On the rez-de-chausée there were two rooms occupied, at least in the beginning, by apparently Belgian drunks. Sometimes they did not make it back all the way to their rooms in the evening, and one might find them passed out in the hallway, or in their open doorways. In the other room, a large one at the front of the building, lived Michel.

Michel was the closest thing we had to a concièrge. He did do some cleaning of the shared areas, or at least supervised it, and he was the representative of our landlord. The landlord was a moonlighting policeman, who leased the building and sublet it in rooms, an arrangement which he appeared to be keeping secret from someone, either his wife or the tax authorities. Michel himself was both large and loud, an unemployed café waiter, a Spanish Basque raised in France, in his mid-forties, living off the largesse of the Belgian State. Since the public assistance checks arrived without envelopes, and all the mail for the tenants was dumped in a single pile by the door, I had occasion to observe that Michel’s unemployment payments were larger than my fellowship stipend. Thus he appeared to have little incentive to work.
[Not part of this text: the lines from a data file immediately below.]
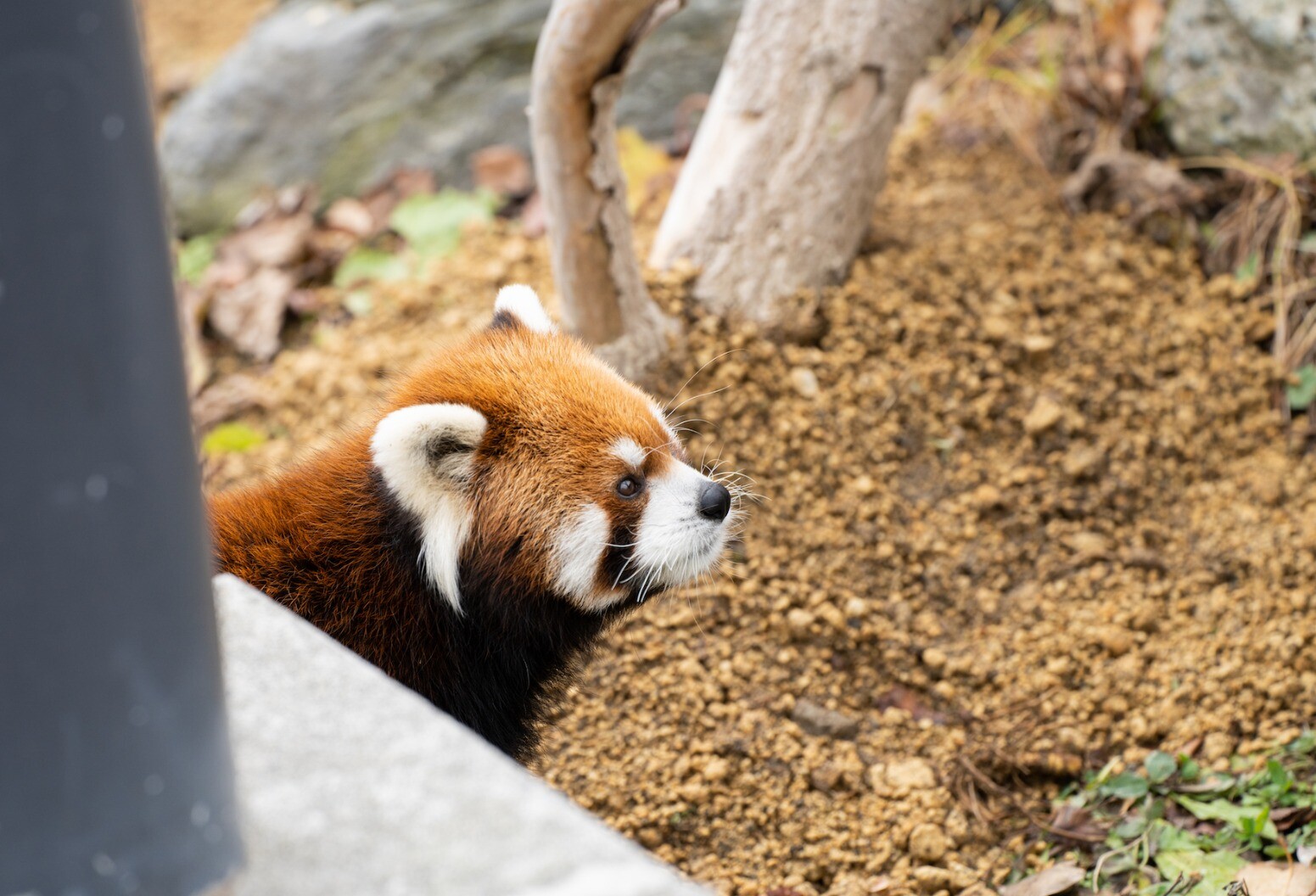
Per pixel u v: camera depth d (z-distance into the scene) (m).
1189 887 2.83
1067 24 5.32
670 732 3.47
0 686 1.27
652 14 3.29
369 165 5.73
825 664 3.63
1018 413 4.18
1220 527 3.92
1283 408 4.23
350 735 1.70
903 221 4.80
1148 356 4.32
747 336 4.17
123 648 1.32
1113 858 3.02
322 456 3.05
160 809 1.40
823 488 4.00
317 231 5.64
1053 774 3.34
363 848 1.55
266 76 5.90
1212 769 3.24
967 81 5.39
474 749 1.67
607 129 3.53
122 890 1.41
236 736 1.70
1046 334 4.34
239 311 5.30
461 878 1.51
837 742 3.44
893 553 3.86
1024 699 3.51
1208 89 4.70
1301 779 3.13
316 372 4.94
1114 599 3.75
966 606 3.78
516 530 2.79
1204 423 4.18
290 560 2.81
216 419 4.92
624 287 3.84
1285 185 4.47
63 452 1.23
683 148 5.52
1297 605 3.61
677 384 4.07
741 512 3.39
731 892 3.13
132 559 1.30
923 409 4.20
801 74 4.20
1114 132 4.94
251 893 1.51
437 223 5.43
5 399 1.19
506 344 3.07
He did occasionally have to take action. One Saturday morning in the spring, my doorbell rang. Each room in the building had its own doorbell, and since my room was at the top of the building, mine was the topmost button. Anyone who simply wanted to get into the building would ring doorbells at random, usually starting at the top. There was nothing for it but to go to the street door and find out who was there. On this occasion, it was the police. They had already got Michel’s attention, and were asking about the young Polish man from the first floor. He had, apparently, stolen a radio from the bar across the street and disappeared into our building. They found him sitting in his room listening to his ill-gotten gains and took him in. At this point, Michel decided he had had enough. Not only had he got himself arrested, he owed two months’ rent. Michel decided to evict him. When he had gone through his room, he said that he found things that other people had missed. “He claims to be a political refugee,” said Michel, “but he’s really just a thief.”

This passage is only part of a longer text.